━━━━━ Information shown

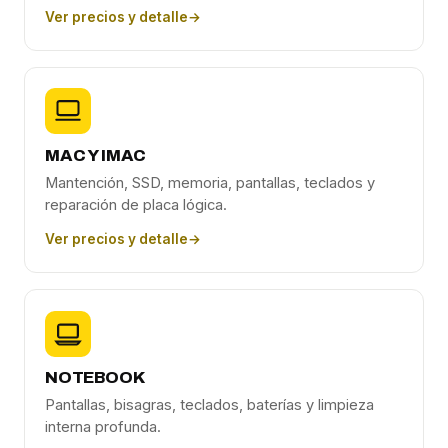
Ver precios y detalle
→
MAC Y IMAC
Mantención, SSD, memoria, pantallas, teclados y
reparación de placa lógica.
Ver precios y detalle
→
NOTEBOOK
Pantallas, bisagras, teclados, baterías y limpieza
interna profunda.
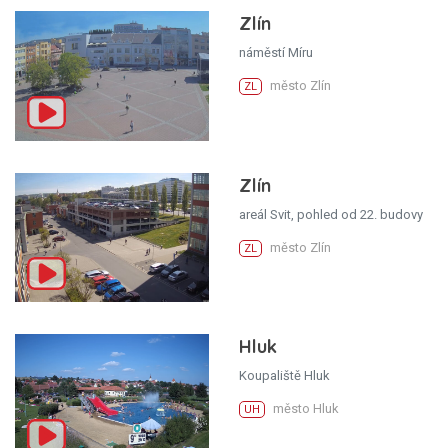
Zlín
náměstí Míru
město Zlín
ZL
Zlín
areál Svit, pohled od 22. budovy
město Zlín
ZL
Hluk
Koupaliště Hluk
město Hluk
UH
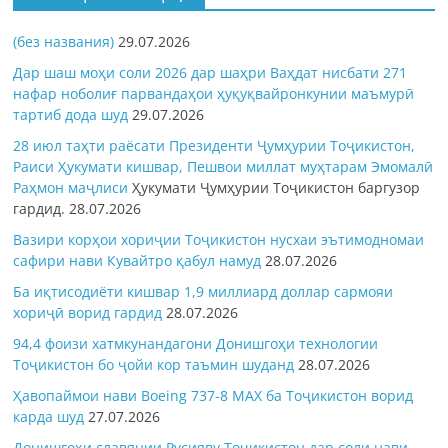
(без названия)
29.07.2026
Дар шаш моҳи соли 2026 дар шаҳри Ваҳдат нисбати 271
нафар ноболиғ парвандаҳои ҳуқуқвайронкунии маъмурӣ
тартиб дода шуд
29.07.2026
28 июл таҳти раёсати Президенти Ҷумҳурии Тоҷикистон,
Раиси Ҳукумати кишвар, Пешвои миллат муҳтарам Эмомалӣ
Раҳмон
маҷлиси
Ҳукумати Ҷумҳурии Тоҷикистон баргузор
гардид.
28.07.2026
Вазири корҳои хориҷии Тоҷикистон нусхаи эътимодномаи
сафири нави Кувайтро қабул намуд
28.07.2026
Ба иқтисодиёти кишвар 1,9 миллиард доллар сармояи
хориҷӣ ворид гардид
28.07.2026
94,4 фоизи хатмкунандагони Донишгоҳи технологии
Тоҷикистон бо ҷойи кор таъмин шуданд
28.07.2026
Ҳавопаймои нави Boeing 737-8 MAX ба Тоҷикистон ворид
карда шуд
27.07.2026
Донишгоҳи славянии Русияву Тоҷикистон дар соли нави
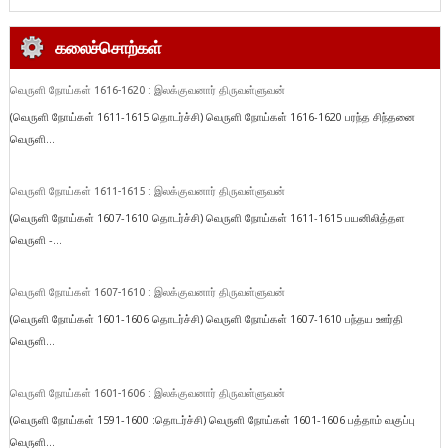
கலைச்சொற்கள்
வெருளி நோய்கள் 1616-1620 : இலக்குவனார் திருவள்ளுவன்
(வெருளி நோய்கள் 1611-1615 தொடர்ச்சி) வெருளி நோய்கள் 1616-1620 பரந்த சிந்தனை
வெருளி...
வெருளி நோய்கள் 1611-1615 : இலக்குவனார் திருவள்ளுவன்
(வெருளி நோய்கள் 1607-1610 தொடர்ச்சி) வெருளி நோய்கள் 1611-1615 பயனிலித்தள
வெருளி -...
வெருளி நோய்கள் 1607-1610 : இலக்குவனார் திருவள்ளுவன்
(வெருளி நோய்கள் 1601-1606 தொடர்ச்சி) வெருளி நோய்கள் 1607-1610 பந்தய ஊர்தி
வெருளி...
வெருளி நோய்கள் 1601-1606 : இலக்குவனார் திருவள்ளுவன்
(வெருளி நோய்கள் 1591-1600 :தொடர்ச்சி) வெருளி நோய்கள் 1601-1606 பத்தாம் வகுப்பு
வெருளி...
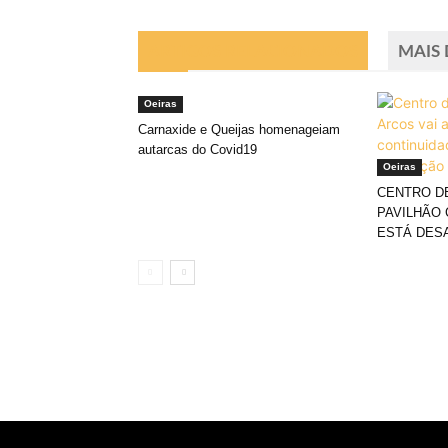
ARTIGOS RELACIONADOS
MAIS
Oeiras
Carnaxide e Queijas homenageiam
autarcas do Covid19
Oeiras
CENTRO D
PAVILHÃO 
ESTÁ DES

━━━━━━━━━━

(Activity): Convert the text read from all the items above into a JSON list of strings, one string per line with blank lines omitted, and leave the pictures out of the answer.

(Exercise output):
[
  "Ver precios y detalle",
  "→",
  "MAC Y IMAC",
  "Mantención, SSD, memoria, pantallas, teclados y",
  "reparación de placa lógica.",
  "Ver precios y detalle",
  "→",
  "NOTEBOOK",
  "Pantallas, bisagras, teclados, baterías y limpieza",
  "interna profunda.",
  "Zlín",
  "náměstí Míru",
  "město Zlín",
  "ZL",
  "Zlín",
  "areál Svit, pohled od 22. budovy",
  "město Zlín",
  "ZL",
  "Hluk",
  "Koupaliště Hluk",
  "město Hluk",
  "UH",
  "(без названия)",
  "29.07.2026",
  "Дар шаш моҳи соли 2026 дар шаҳри Ваҳдат нисбати 271",
  "нафар ноболиғ парвандаҳои ҳуқуқвайронкунии маъмурӣ",
  "тартиб дода шуд",
  "29.07.2026",
  "28 июл таҳти раёсати Президенти Ҷумҳурии Тоҷикистон,",
  "Раиси Ҳукумати кишвар, Пешвои миллат муҳтарам Эмомалӣ",
  "Раҳмон",
  "маҷлиси",
  "Ҳукумати Ҷумҳурии Тоҷикистон баргузор",
  "гардид.",
  "28.07.2026",
  "Вазири корҳои хориҷии Тоҷикистон нусхаи эътимодномаи",
  "сафири нави Кувайтро қабул намуд",
  "28.07.2026",
  "Ба иқтисодиёти кишвар 1,9 миллиард доллар сармояи",
  "хориҷӣ ворид гардид",
  "28.07.2026",
  "94,4 фоизи хатмкунандагони Донишгоҳи технологии",
  "Тоҷикистон бо ҷойи кор таъмин шуданд",
  "28.07.2026",
  "Ҳавопаймои нави Boeing 737-8 MAX ба Тоҷикистон ворид",
  "карда шуд",
  "27.07.2026",
  "Донишгоҳи славянии Русияву Тоҷикистон дар соли нави",
  "கலைச்சொற்கள்",
  "வெருளி நோய்கள் 1616-1620 : இலக்குவனார் திருவள்ளுவன்",
  "(வெருளி நோய்கள் 1611-1615 தொடர்ச்சி) வெருளி நோய்கள் 1616-1620 பரந்த சிந்தனை",
  "வெருளி...",
  "வெருளி நோய்கள் 1611-1615 : இலக்குவனார் திருவள்ளுவன்",
  "(வெருளி நோய்கள் 1607-1610 தொடர்ச்சி) வெருளி நோய்கள் 1611-1615 பயனிலித்தள",
  "வெருளி -...",
  "வெருளி நோய்கள் 1607-1610 : இலக்குவனார் திருவள்ளுவன்",
  "(வெருளி நோய்கள் 1601-1606 தொடர்ச்சி) வெருளி நோய்கள் 1607-1610 பந்தய ஊர்தி",
  "வெருளி...",
  "வெருளி நோய்கள் 1601-1606 : இலக்குவனார் திருவள்ளுவன்",
  "(வெருளி நோய்கள் 1591-1600 :தொடர்ச்சி) வெருளி நோய்கள் 1601-1606 பத்தாம் வகுப்பு",
  "வெருளி...",
  "ARTIGOS RELACIONADOS",
  "MAIS",
  "Oeiras",
  "Carnaxide e Queijas homenageiam",
  "autarcas do Covid19",
  "Oeiras",
  "CENTRO D",
  "PAVILHÃO ",
  "ESTÁ DES"
]